New York City’s air quality early Wednesday was considered “very unhealthy,” according to the US Air Quality Index maintained by the US Environmental Protection Agency. The city’s AQI was 226 as of 12am, a level that the EPA characterizes as Code Purple and signifies an elevated health risk for everyone.
Smoke from Canadian wildfires is expected to engulf the city for several days, with officials warning that while conditions could improve Wednesday morning, they are expected to worsen by the afternoon and evening.

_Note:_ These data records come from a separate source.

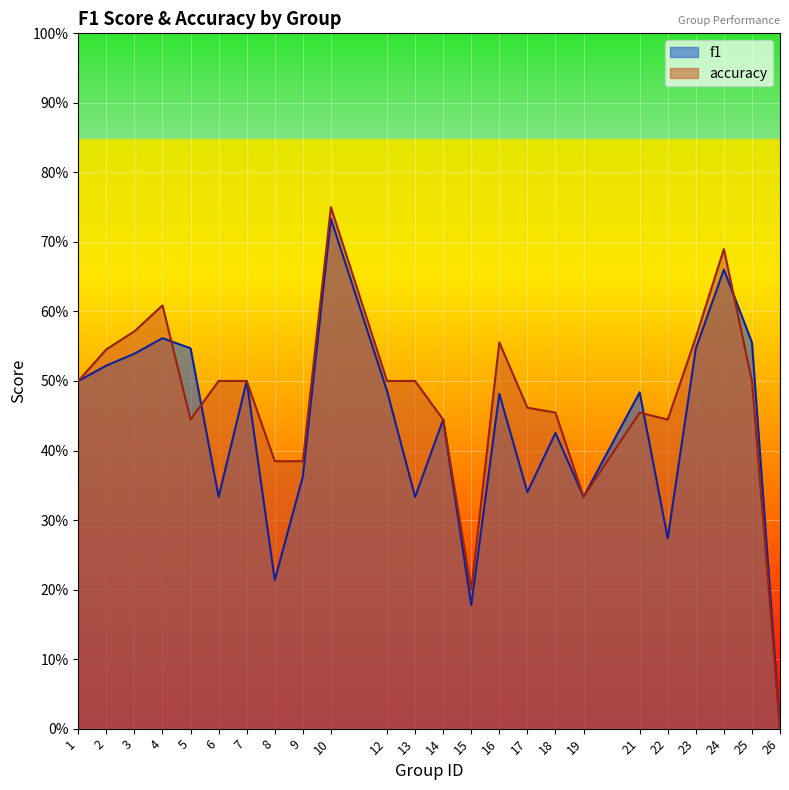

Is it true that accuracy equals 0.1 at 5?

False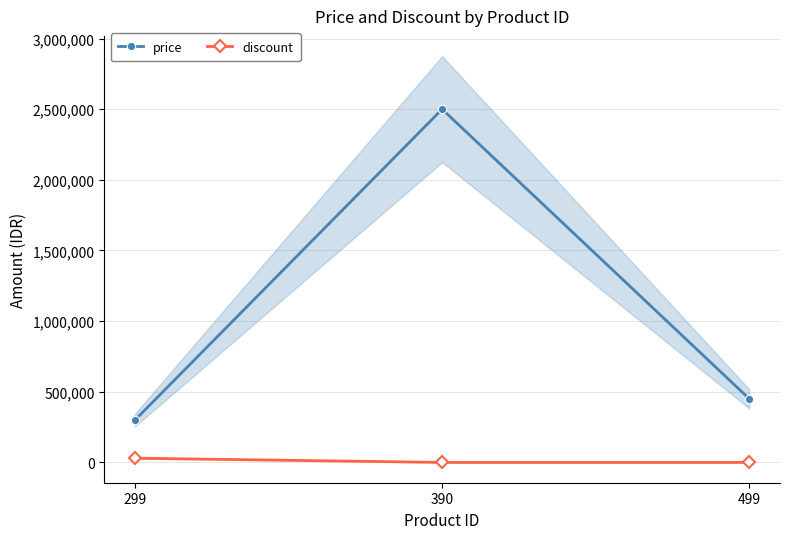

Which category has the highest value in the discount series?

299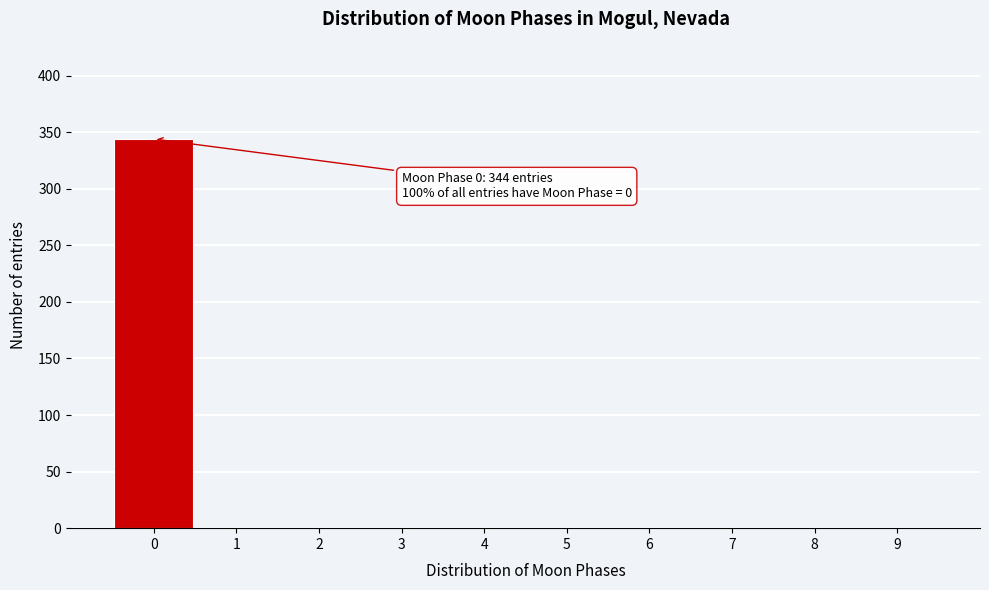

Reading right to left, list all the values displayed in this chart.

9=0	8=0	7=0	6=0	5=0	4=0	3=0	2=0	1=0	0=344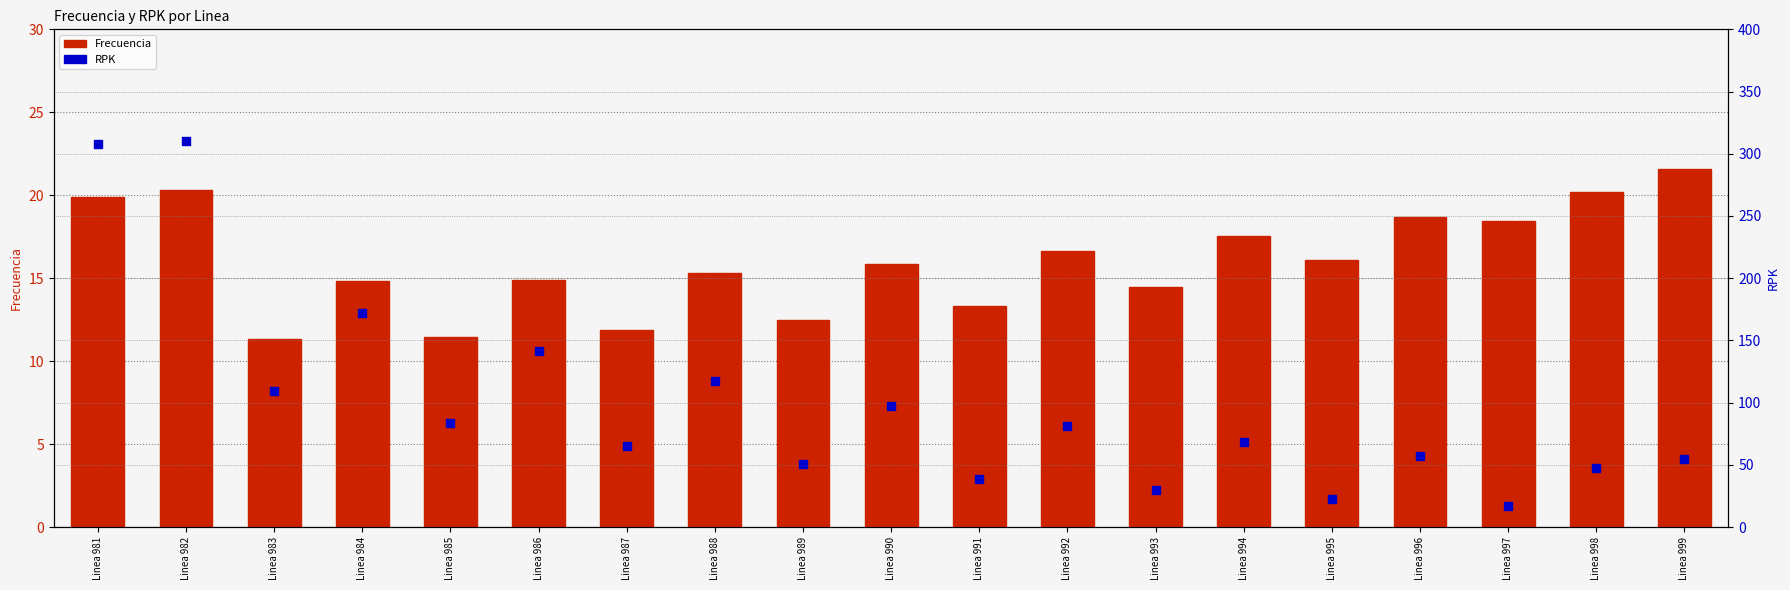

Which series has the largest total across all categories?

RPK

New York City officials on Tuesday night said that it was the first time in recent years - and possibly in decades - that the city was recommending that residents wear masks outdoors to protect against poor air quality.
The air quality in New York City is “historically bad,” Adams press secretary Fabien Levy said in a text message.
Officials also continue to encourage vulnerable residents to wear high-quality masks in crowded indoor spaces as a form of protection against COVID-19, although New York City has largely reduced its masking messages amid frustration with pandemic precautions. The city rolled back its indoor mask mandates for the coronavirus last year, and Adams in March called on business owners to encourage shoppers to remove their face masks indoors as a crime-prevention tactic.
New York City’s air quality early Wednesday was the second-worst in the United States, according to the EPA, trailing only the Susquehanna Valley region of Pennsylvania, which is near New York City and had an AQI of 272.
Other areas in the Northeast also had poor air quality and had triggered Code Purple under the EPA’s monitoring system; Philadelphia’s AQI was 217 and Lehigh Valley, Pennsylvania, had an AQI of 213.